● **Material shown**:
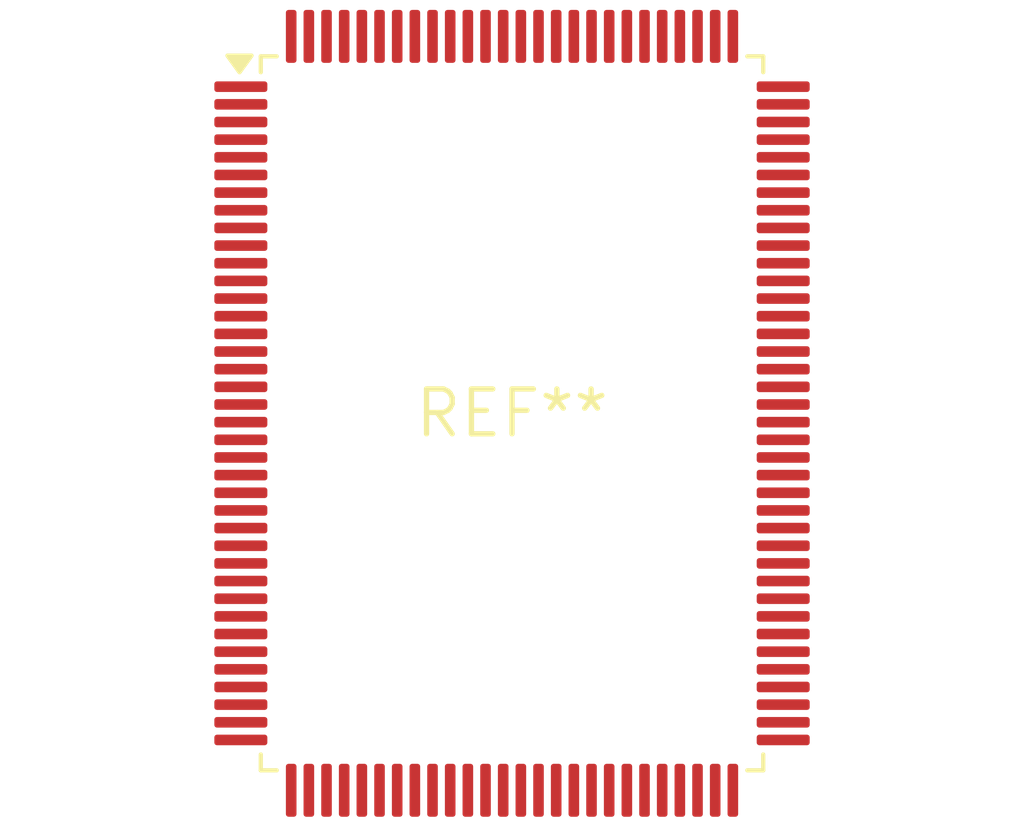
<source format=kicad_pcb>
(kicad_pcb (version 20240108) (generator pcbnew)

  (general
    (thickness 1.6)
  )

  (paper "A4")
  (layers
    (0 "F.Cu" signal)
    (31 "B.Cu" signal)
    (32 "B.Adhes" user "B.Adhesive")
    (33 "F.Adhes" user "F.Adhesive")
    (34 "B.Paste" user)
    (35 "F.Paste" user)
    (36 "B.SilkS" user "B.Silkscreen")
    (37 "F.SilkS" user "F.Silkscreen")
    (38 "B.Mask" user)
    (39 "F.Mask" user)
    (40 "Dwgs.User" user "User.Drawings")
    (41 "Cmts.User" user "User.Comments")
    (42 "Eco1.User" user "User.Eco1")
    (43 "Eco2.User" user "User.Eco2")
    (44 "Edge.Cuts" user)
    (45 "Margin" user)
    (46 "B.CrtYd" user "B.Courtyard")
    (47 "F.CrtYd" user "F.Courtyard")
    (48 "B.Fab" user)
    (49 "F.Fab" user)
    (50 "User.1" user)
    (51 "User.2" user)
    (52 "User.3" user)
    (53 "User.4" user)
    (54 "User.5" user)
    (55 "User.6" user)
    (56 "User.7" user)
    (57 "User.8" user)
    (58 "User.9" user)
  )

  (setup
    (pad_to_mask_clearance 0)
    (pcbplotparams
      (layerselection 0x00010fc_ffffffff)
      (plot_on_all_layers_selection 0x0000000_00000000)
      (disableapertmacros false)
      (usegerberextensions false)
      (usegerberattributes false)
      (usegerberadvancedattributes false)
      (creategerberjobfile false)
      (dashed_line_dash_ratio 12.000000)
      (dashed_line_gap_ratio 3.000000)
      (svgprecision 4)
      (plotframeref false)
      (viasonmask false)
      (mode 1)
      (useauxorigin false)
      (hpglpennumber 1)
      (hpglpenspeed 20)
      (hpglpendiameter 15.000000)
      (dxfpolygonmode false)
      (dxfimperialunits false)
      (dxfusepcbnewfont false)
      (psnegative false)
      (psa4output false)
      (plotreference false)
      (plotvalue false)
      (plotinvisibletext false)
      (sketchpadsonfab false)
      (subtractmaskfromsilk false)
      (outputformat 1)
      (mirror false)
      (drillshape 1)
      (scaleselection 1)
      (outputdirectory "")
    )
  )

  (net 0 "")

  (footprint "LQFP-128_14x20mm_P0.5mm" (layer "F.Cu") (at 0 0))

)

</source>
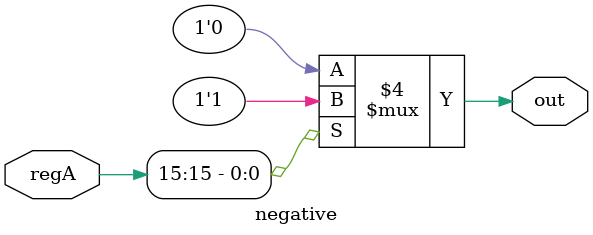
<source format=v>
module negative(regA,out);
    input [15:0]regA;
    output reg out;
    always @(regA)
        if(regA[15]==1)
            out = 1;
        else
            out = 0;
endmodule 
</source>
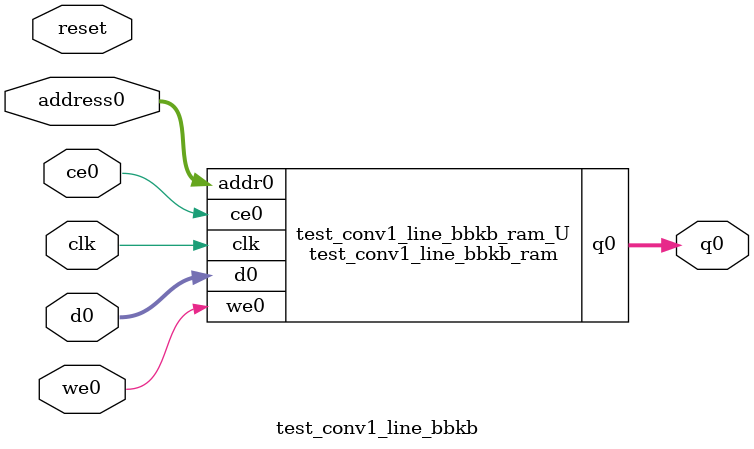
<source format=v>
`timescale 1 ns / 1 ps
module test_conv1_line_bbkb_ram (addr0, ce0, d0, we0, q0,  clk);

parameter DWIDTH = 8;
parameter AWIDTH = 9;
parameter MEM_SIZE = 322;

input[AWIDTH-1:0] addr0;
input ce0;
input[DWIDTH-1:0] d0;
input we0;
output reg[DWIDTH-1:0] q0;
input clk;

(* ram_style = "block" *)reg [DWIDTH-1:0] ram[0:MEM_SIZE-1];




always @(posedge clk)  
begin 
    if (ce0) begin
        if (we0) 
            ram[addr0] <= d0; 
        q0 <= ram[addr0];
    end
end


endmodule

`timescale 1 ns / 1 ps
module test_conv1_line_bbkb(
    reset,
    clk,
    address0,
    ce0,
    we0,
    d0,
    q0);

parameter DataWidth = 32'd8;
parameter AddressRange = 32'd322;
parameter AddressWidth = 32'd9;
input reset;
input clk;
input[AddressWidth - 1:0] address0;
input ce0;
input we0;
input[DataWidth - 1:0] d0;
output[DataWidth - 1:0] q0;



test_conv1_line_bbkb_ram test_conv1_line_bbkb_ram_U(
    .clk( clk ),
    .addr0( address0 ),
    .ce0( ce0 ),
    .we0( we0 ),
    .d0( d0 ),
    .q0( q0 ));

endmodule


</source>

--

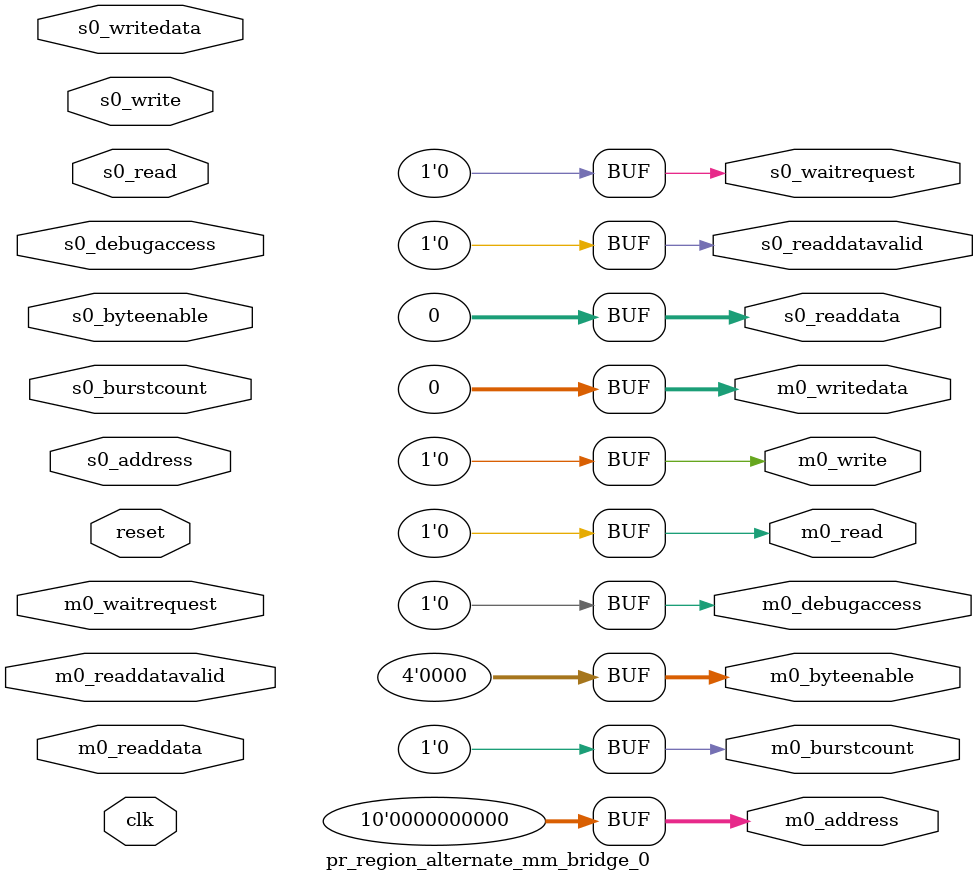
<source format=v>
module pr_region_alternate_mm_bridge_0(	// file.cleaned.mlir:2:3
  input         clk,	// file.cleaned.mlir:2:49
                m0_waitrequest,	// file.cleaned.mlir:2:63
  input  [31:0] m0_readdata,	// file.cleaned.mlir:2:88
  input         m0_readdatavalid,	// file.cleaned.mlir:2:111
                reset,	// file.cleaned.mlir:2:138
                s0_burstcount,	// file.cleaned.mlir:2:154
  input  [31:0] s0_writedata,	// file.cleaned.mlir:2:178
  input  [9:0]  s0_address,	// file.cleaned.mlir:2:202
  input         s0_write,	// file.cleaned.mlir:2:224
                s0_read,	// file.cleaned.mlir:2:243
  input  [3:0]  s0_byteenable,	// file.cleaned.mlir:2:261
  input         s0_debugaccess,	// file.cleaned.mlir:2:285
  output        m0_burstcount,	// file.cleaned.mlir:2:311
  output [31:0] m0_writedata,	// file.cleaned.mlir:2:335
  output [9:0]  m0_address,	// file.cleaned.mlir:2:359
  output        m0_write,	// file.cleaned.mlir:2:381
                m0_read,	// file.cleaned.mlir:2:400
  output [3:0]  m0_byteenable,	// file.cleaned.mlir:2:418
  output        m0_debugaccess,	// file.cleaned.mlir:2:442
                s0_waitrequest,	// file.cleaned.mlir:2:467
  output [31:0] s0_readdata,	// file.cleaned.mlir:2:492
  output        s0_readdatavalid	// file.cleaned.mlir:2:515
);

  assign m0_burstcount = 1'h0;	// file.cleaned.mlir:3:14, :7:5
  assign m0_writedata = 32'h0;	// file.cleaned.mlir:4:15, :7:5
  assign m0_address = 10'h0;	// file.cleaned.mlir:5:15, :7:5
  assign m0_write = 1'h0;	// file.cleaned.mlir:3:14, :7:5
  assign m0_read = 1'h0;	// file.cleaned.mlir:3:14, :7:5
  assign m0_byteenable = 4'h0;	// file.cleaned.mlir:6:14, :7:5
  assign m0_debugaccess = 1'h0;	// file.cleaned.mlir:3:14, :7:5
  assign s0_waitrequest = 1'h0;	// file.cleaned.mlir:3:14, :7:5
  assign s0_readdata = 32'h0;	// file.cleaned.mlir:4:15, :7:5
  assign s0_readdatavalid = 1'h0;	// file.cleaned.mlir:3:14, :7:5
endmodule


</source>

● **What you should do**: Copy out the lines of the data where the word "reset" can be found.

● **Answer to the problem**:
    reset,
input reset;
                reset,	// file.cleaned.mlir:2:138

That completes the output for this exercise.